Recorded information:

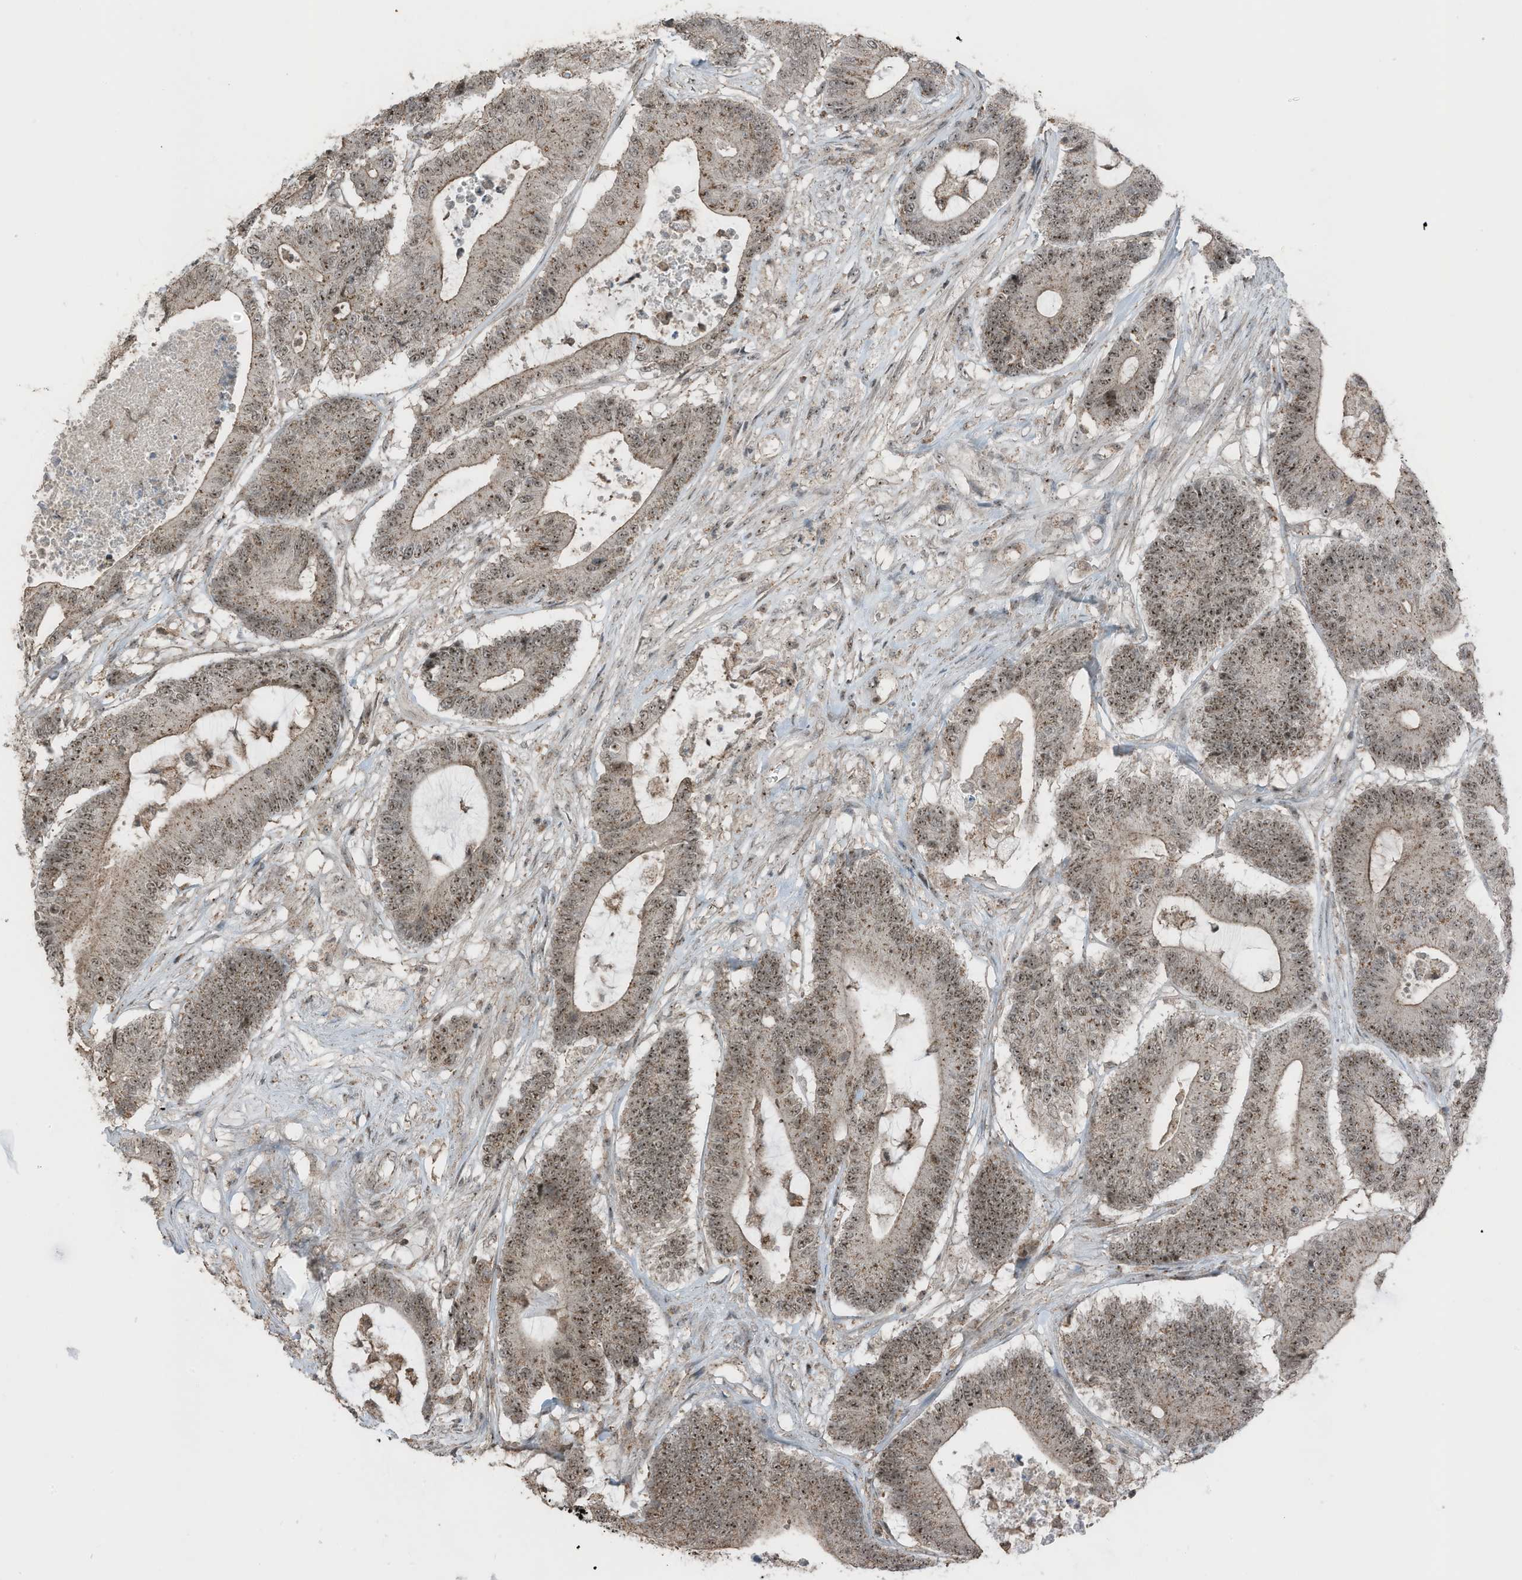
{"staining": {"intensity": "moderate", "quantity": ">75%", "location": "cytoplasmic/membranous,nuclear"}, "tissue": "colorectal cancer", "cell_type": "Tumor cells", "image_type": "cancer", "snomed": [{"axis": "morphology", "description": "Adenocarcinoma, NOS"}, {"axis": "topography", "description": "Colon"}], "caption": "Brown immunohistochemical staining in colorectal cancer shows moderate cytoplasmic/membranous and nuclear staining in about >75% of tumor cells.", "gene": "UTP3", "patient": {"sex": "female", "age": 84}}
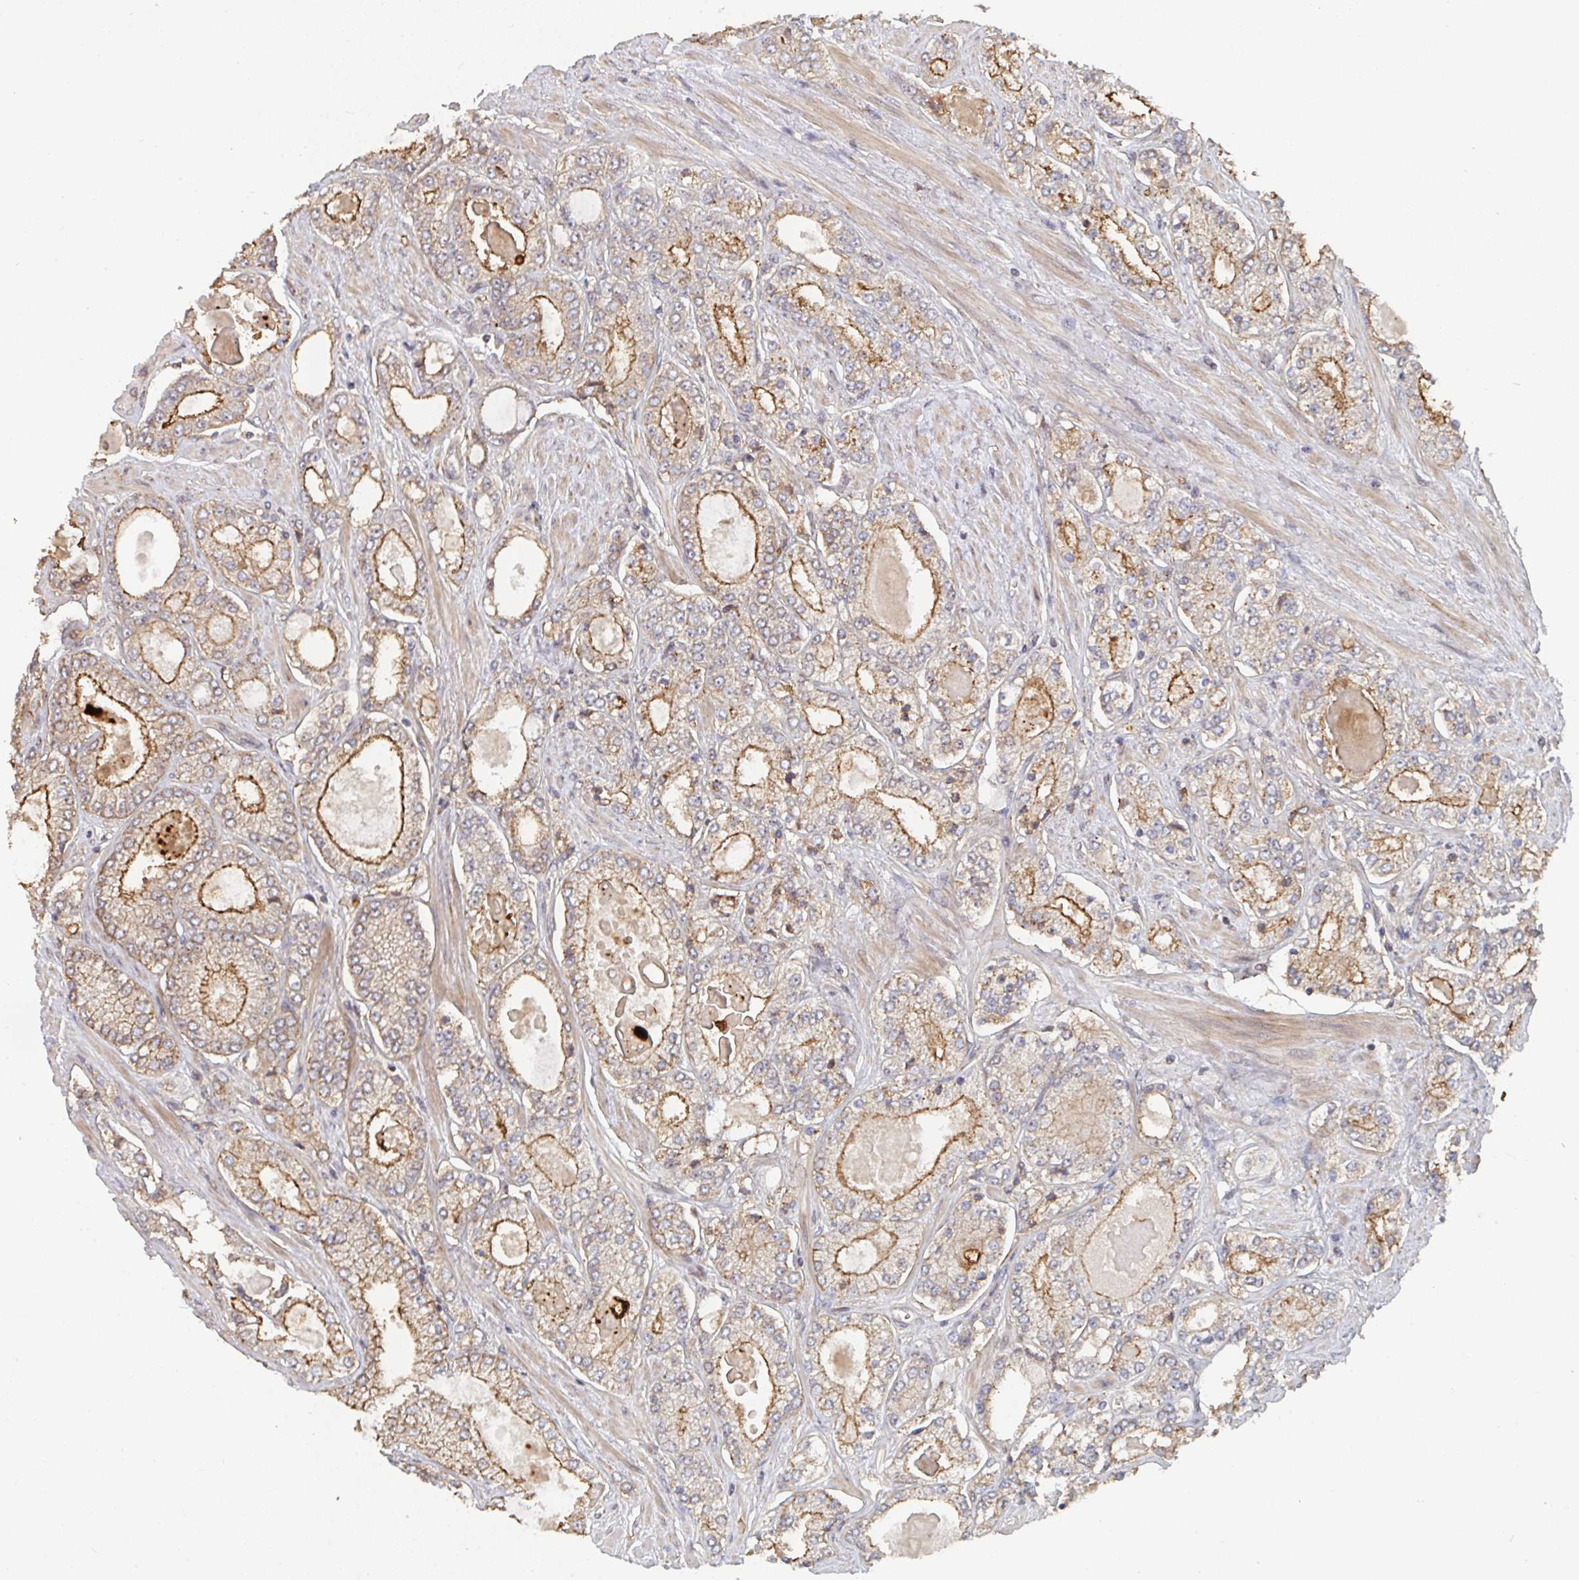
{"staining": {"intensity": "moderate", "quantity": "25%-75%", "location": "cytoplasmic/membranous"}, "tissue": "prostate cancer", "cell_type": "Tumor cells", "image_type": "cancer", "snomed": [{"axis": "morphology", "description": "Adenocarcinoma, High grade"}, {"axis": "topography", "description": "Prostate"}], "caption": "The image reveals a brown stain indicating the presence of a protein in the cytoplasmic/membranous of tumor cells in high-grade adenocarcinoma (prostate). (IHC, brightfield microscopy, high magnification).", "gene": "PTEN", "patient": {"sex": "male", "age": 68}}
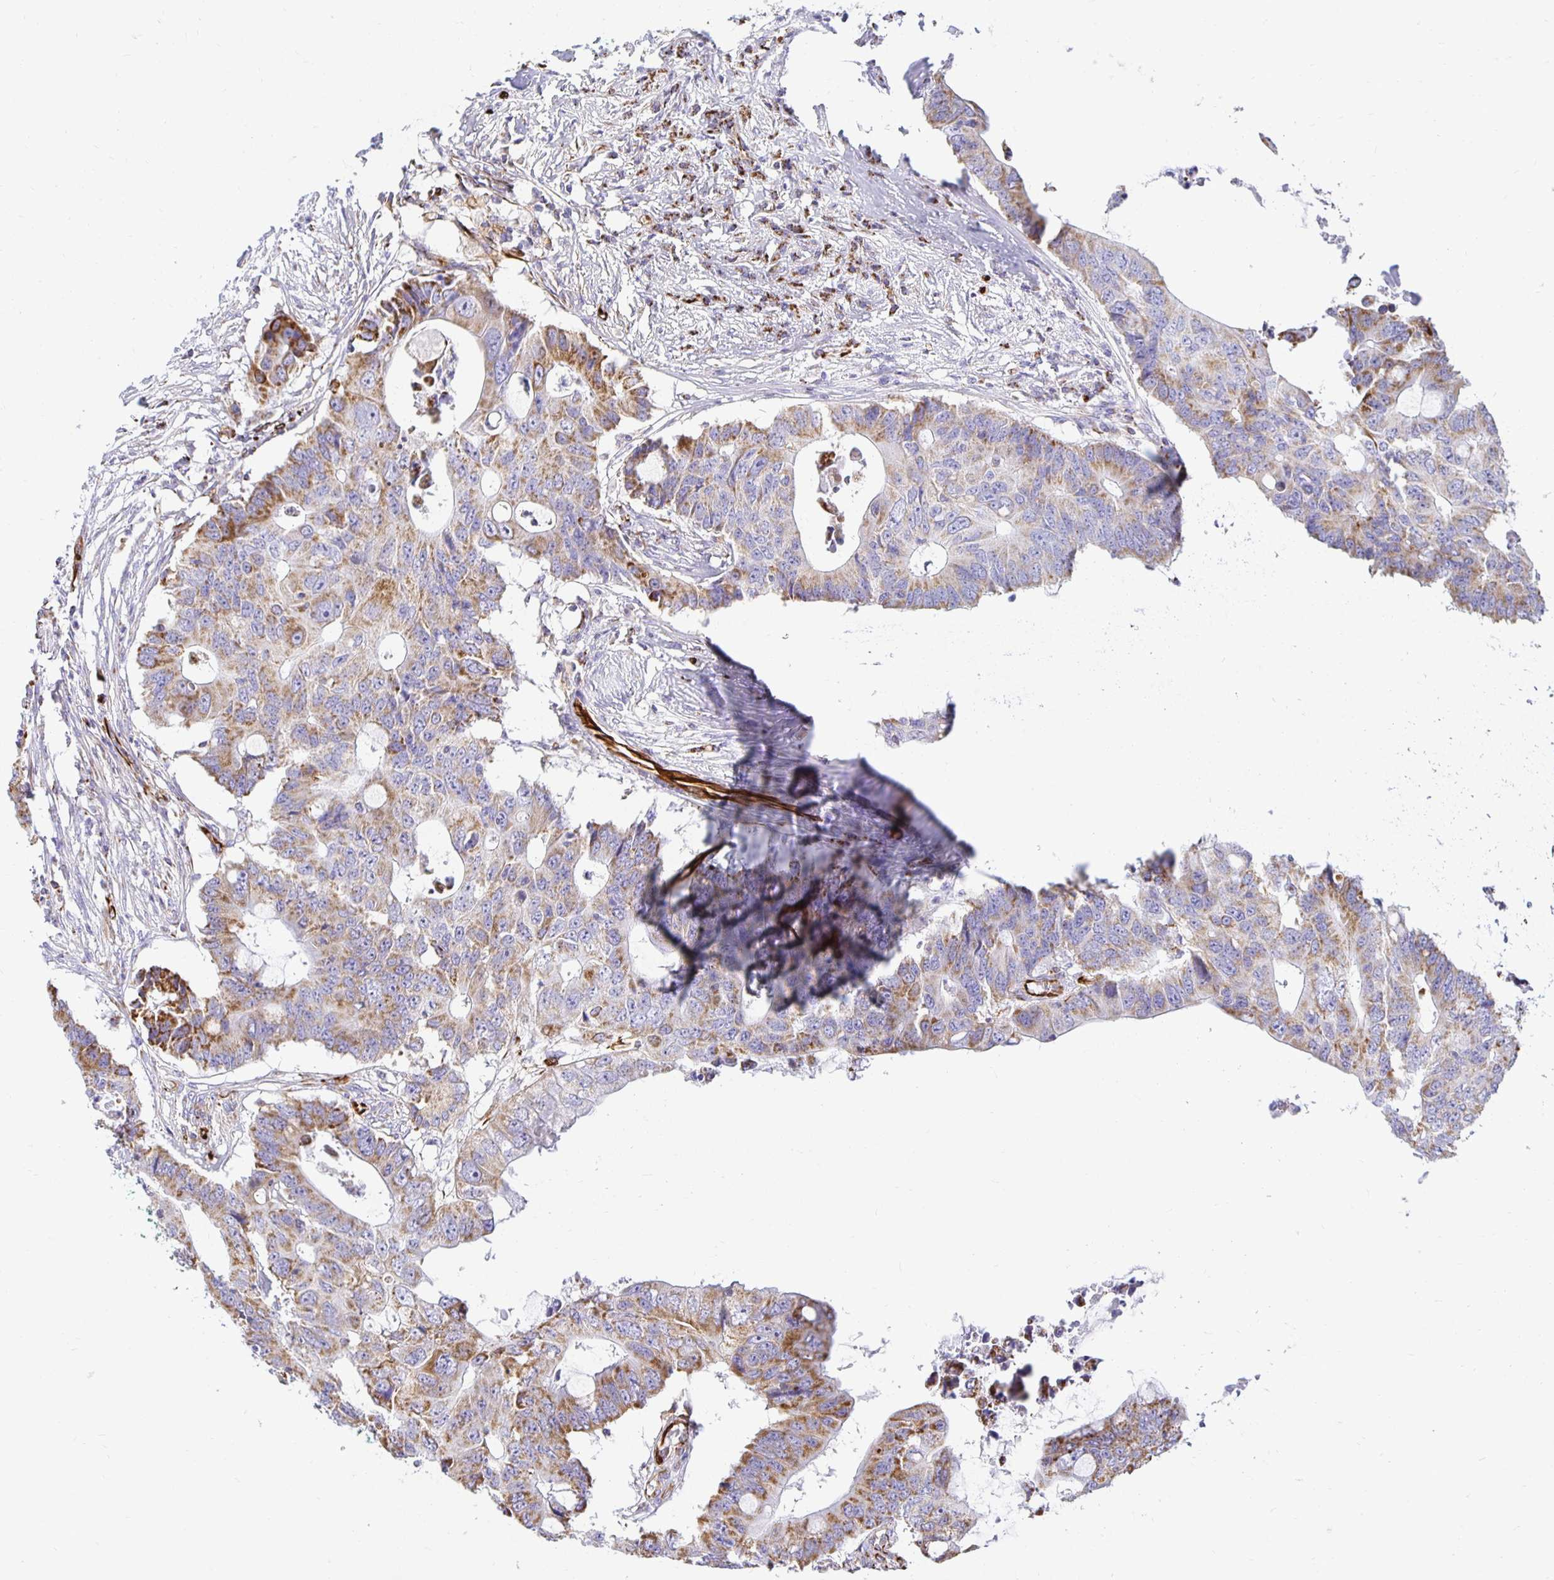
{"staining": {"intensity": "moderate", "quantity": ">75%", "location": "cytoplasmic/membranous"}, "tissue": "colorectal cancer", "cell_type": "Tumor cells", "image_type": "cancer", "snomed": [{"axis": "morphology", "description": "Adenocarcinoma, NOS"}, {"axis": "topography", "description": "Colon"}], "caption": "Immunohistochemical staining of human colorectal cancer (adenocarcinoma) displays moderate cytoplasmic/membranous protein staining in about >75% of tumor cells.", "gene": "PLAAT2", "patient": {"sex": "male", "age": 71}}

Requirement:
Once every line of the material holding the word "about" has been counted, report the total and nothing more.

Solution:
2